Calc Work Needed to Push Car up 11.0 deg Incline

[xelda]

Whis is the minimum work needed to push a 1068 kg car 305 m up a 11.0 degree incline if the effective coefficient of friction is 0.26?

I have a hard time understanding why the normal force does not equal mg? How do I find the normal force? Or am I looking at this problem incorrectly?

 

[Galileo]

Draw a picture of the car on the incline.
Gravity acts straight down vertically, but the normal force is perpendicular (normal) to the surface. Since the incline makes an angle with the vertical, the normal force acting on the car also makes an angle with the gravitational force.
Try to find the component of the gravitational force perpendicular to the surface (or parallel to the normal).

 

[dextercioby]

Apply the theorem of variation of KE...It will be immediate.

Daniel.

P.S.Compute the forces correctly...Take Galileo's advice.He's really keen on inclines...

 

[ramollari]

Apply the theorem of variation of KE...It will be immediate.

What do you mean by this?
It is just a matter of net force along the direction of motion and distance also.

 

[dextercioby]

The minimum work done will be the work one has to do is simply compensate the work done by gravity & frition force...Sure,in this case,bacause,the initial & final states are not specified (namely the veloities being given),one cannot use the theorem...

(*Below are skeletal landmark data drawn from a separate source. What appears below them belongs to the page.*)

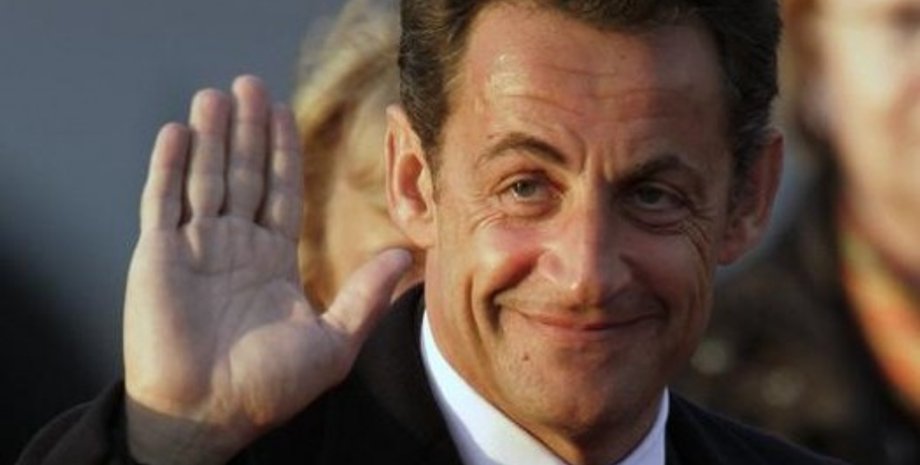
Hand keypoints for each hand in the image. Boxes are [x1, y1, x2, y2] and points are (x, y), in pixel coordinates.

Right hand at [122, 75, 410, 464]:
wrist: (210, 417)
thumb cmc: (269, 388)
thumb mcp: (334, 339)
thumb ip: (367, 294)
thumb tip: (408, 257)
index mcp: (272, 261)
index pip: (279, 192)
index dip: (281, 151)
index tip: (284, 111)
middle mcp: (233, 247)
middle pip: (241, 174)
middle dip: (247, 130)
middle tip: (251, 84)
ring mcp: (194, 249)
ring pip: (203, 178)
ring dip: (209, 136)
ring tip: (217, 94)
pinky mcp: (158, 257)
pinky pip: (162, 202)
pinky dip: (168, 167)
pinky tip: (178, 132)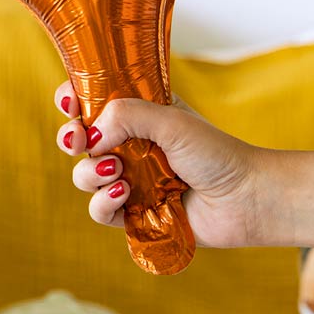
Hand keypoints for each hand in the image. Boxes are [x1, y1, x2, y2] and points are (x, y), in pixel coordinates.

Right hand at [54, 81, 269, 249]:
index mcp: (138, 113)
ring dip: (90, 172)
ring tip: (118, 169)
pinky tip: (123, 195)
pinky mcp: (133, 213)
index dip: (73, 100)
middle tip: (78, 139)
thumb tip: (91, 133)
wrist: (244, 199)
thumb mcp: (170, 119)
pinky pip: (99, 210)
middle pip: (79, 138)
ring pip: (84, 174)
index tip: (69, 103)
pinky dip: (102, 202)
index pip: (92, 100)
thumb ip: (128, 115)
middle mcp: (129, 144)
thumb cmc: (216, 152)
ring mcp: (130, 179)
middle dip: (70, 137)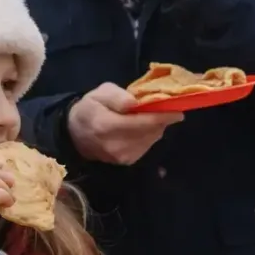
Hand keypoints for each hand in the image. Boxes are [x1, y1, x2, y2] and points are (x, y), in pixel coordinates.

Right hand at [67, 83, 183, 164]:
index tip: (178, 110)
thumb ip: (118, 96)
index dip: (163, 116)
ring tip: (150, 116)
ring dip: (156, 127)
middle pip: (150, 132)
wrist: (76, 133)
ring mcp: (121, 156)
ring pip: (151, 139)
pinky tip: (142, 127)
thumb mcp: (99, 93)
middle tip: (165, 107)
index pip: (142, 122)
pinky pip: (147, 145)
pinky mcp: (127, 161)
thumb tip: (134, 103)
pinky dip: (149, 135)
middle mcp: (115, 145)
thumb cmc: (91, 108)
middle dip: (162, 119)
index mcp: (106, 125)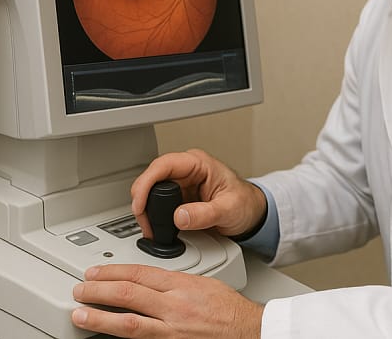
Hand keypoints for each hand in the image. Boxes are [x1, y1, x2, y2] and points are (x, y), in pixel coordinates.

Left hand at [71, 264, 262, 337]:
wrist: (251, 332)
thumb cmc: (230, 310)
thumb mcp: (201, 282)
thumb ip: (172, 281)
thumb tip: (146, 281)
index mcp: (181, 286)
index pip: (138, 273)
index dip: (111, 272)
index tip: (93, 273)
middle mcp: (174, 308)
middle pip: (128, 295)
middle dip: (98, 291)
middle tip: (78, 290)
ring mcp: (173, 332)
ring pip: (129, 324)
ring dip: (100, 318)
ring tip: (80, 315)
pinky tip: (108, 338)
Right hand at [131, 149, 266, 239]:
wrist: (252, 213)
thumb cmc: (245, 204)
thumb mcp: (229, 210)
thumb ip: (205, 214)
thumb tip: (180, 217)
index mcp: (197, 163)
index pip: (163, 165)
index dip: (146, 183)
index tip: (140, 204)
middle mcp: (185, 170)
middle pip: (151, 178)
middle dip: (142, 200)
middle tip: (145, 223)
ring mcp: (180, 183)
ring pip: (151, 191)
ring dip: (146, 209)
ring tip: (151, 228)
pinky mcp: (177, 197)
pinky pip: (157, 203)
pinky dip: (153, 215)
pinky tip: (156, 227)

So my advice was not lucrative for this problem,sorry.

Daniel.

 

[xelda]

I would assume the normal force is mg x sin theta, but I was told this was incorrect?

 

[ramollari]

I would assume the normal force is mg x sin theta, but I was told this was incorrect?

No man. If \theta is the angle that the incline makes with the horizontal then you take cos\theta! Draw the picture and see why.